:: Exercise requirements ::
In the records below, find every line that contains "subtitle" and list it.

::: Records for the task :::

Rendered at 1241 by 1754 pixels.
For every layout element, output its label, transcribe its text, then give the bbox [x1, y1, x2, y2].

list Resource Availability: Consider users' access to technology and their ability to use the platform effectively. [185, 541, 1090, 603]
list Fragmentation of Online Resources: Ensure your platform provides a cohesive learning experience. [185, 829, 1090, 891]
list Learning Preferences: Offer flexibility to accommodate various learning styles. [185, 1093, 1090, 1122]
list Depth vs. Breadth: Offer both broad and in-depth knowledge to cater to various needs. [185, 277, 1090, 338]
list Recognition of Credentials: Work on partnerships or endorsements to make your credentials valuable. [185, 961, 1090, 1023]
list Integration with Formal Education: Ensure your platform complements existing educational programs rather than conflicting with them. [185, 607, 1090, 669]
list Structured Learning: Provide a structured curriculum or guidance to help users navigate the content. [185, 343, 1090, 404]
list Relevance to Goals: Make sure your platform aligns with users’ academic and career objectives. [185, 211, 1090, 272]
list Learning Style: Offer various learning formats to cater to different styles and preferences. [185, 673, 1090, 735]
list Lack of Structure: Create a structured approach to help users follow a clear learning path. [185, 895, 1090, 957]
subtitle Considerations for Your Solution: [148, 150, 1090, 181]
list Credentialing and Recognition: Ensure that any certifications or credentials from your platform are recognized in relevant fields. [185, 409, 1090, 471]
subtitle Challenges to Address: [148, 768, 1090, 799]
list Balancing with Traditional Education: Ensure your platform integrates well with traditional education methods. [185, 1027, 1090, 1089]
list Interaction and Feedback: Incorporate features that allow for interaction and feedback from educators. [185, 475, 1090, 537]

:::

:: Solved exercise ::
subtitle Considerations for Your Solution: [148, 150, 1090, 181]
subtitle Challenges to Address: [148, 768, 1090, 799]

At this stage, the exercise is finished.